Sunday, 10 July 2011

Review - 'Behaviour Change and Energy Use' by the Cabinet Office

The secret Cabinet Office Briefing Room where national emergencies are coordinated from. It probably has nothing at all to do with this report which most likely was written a few floors up from this (probably) armoured basement.
I've just been a reading a rather annoying document entitled 'Behaviour Change and Energy Use' just published by the Cabinet Office. It is principally annoying because it presents information on how people and organisations react to exhortations to save energy as if they were startling revelations rather than things that are well known and widely understood in the energy sector. The other annoying element is the way the laudable 10% reduction in CO2 emissions is presented. It states (overstates?), "The Government has led the way on showing that it is possible to reduce emissions rapidly and cost effectively". OK its good but government has hardly 'led' on this. The very fact that it has been relatively easy to acheive shows that government must have ben fairly inefficient in the first place. This agenda has been led by local government, which at its best has made significant reductions based on a combination of belief in reducing emissions linked with financial necessity.

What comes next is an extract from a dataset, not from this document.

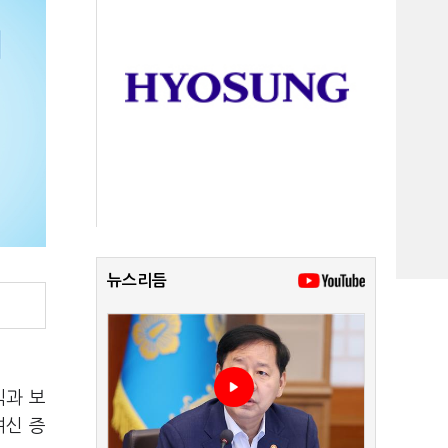
뉴스리듬
익과 보
여신 증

Another revealing aspect of the report is how it addresses reluctance to take up energy efficiency measures by householders. While praising the Green Deal mechanism they are creating (and which many are sceptical of) it goes on to say "we also recognise that households may need additional prompts and encouragement in order to overcome their natural inertia". It then goes on to reveal trials which include incentives such as B&Q and Homebase vouchers and loft clearance services etc. All these trials are based on the lower cost measures not the higher end measures such as solid wall insulation. There is a tacit acceptance that Green Deal on its own is not going to be enough of an attractive and compelling an offer. The other measure mentioned was the possibility of a month's Council Tax 'holiday' for people taking up energy efficiency measures.  One question you always have to ask with this government, (which knows the cost of everything  and the value of nothing) is 'where is the money coming from?'. The obvious one is the Energy Company Obligation. Its not taxation so will be recycled from our energy bills. That is not my principal concern (though we need to keep an eye on the impact on low income households) The ECO is an increasingly called upon pot in terms of supporting Green Deal with subsidised high cost measures and supporting those on low incomes so if it is to be used as an incentive mechanism then its impact must be transparent and understood. No mention is made in the document about area based approaches to insulation schemes such as Kirklees Warm Zone. It's proven, it works, therefore Government are ignoring it. Because it doesn't fit at all well with the Green Deal, an unproven mechanism requiring additional incentives?